The next day, October 7, 2009, respondent did object, by letter to the court from Lippitt. Lippitt represented that in his telephone call to the court the previous day, he had stated his position that appellant's petition should be considered together with respondent's own petition, which was scheduled for hearing on November 4, 2009. Lippitt also expressed the view that appellant was not an appropriate successor trustee, because the trust had already named a successor other than appellant, and appellant's lifestyle was such that he was likely to deplete the trust resources. Lippitt also pointed out that of the numerous family beneficiaries (which included great-grandchildren), only appellant was to receive his share in a trust, which was to endure until he turned 100.

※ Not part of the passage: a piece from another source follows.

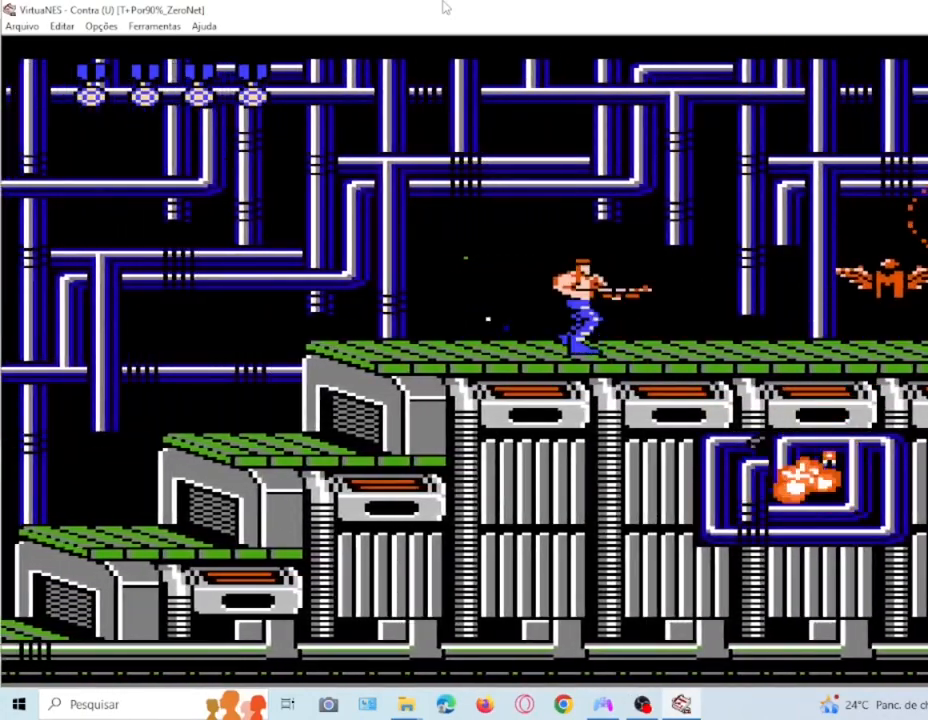
{"buttons": ["SQUARE", "DPAD_RIGHT"], "events": [[33, "DPAD_RIGHT", "down"], [33, "SQUARE", "down"], [166, "SQUARE", "up"], [233, "SQUARE", "down"], [267, "DPAD_RIGHT", "up"], [400, "SQUARE", "up"], [433, "DPAD_RIGHT", "down"], [500, "SQUARE", "down"]]}
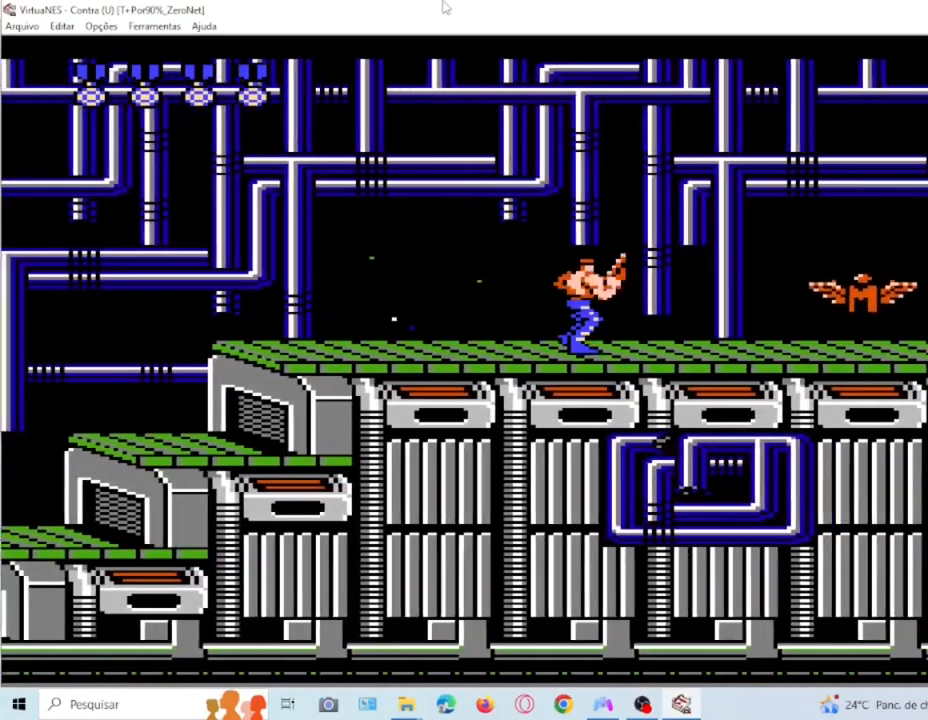
{"buttons": ["SQUARE", "DPAD_RIGHT"], "events": [[100, "SQUARE", "up"], [200, "SQUARE", "down"], [334, "SQUARE", "up"], [401, "SQUARE", "down"]]}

In a follow-up letter on October 8, Lippitt reiterated his objection and voiced his concern that appellant might obtain a signature on his proposed order without showing it to respondent, by falsely representing that respondent had consented, or even by forging Lippitt's name on the approval line. Lippitt again requested a joint hearing of all issues at the November 4, 2009 hearing.
In light of respondent's objection, the court stayed the order appointing appellant successor trustee pending the next hearing. Respondent filed his formal objection and response to appellant's petition on October 29, 2009.
At the November 4 hearing, the court first addressed appellant's petition for removal of respondent as trustee. It expressly found that the accusations of misconduct by respondent had not been proved. Correcting appellant's impression that respondent had effectively resigned, the court explained to appellant that the resignation was not effective until ordered by the court; and such an order had not been formally made before the court received respondent's objection.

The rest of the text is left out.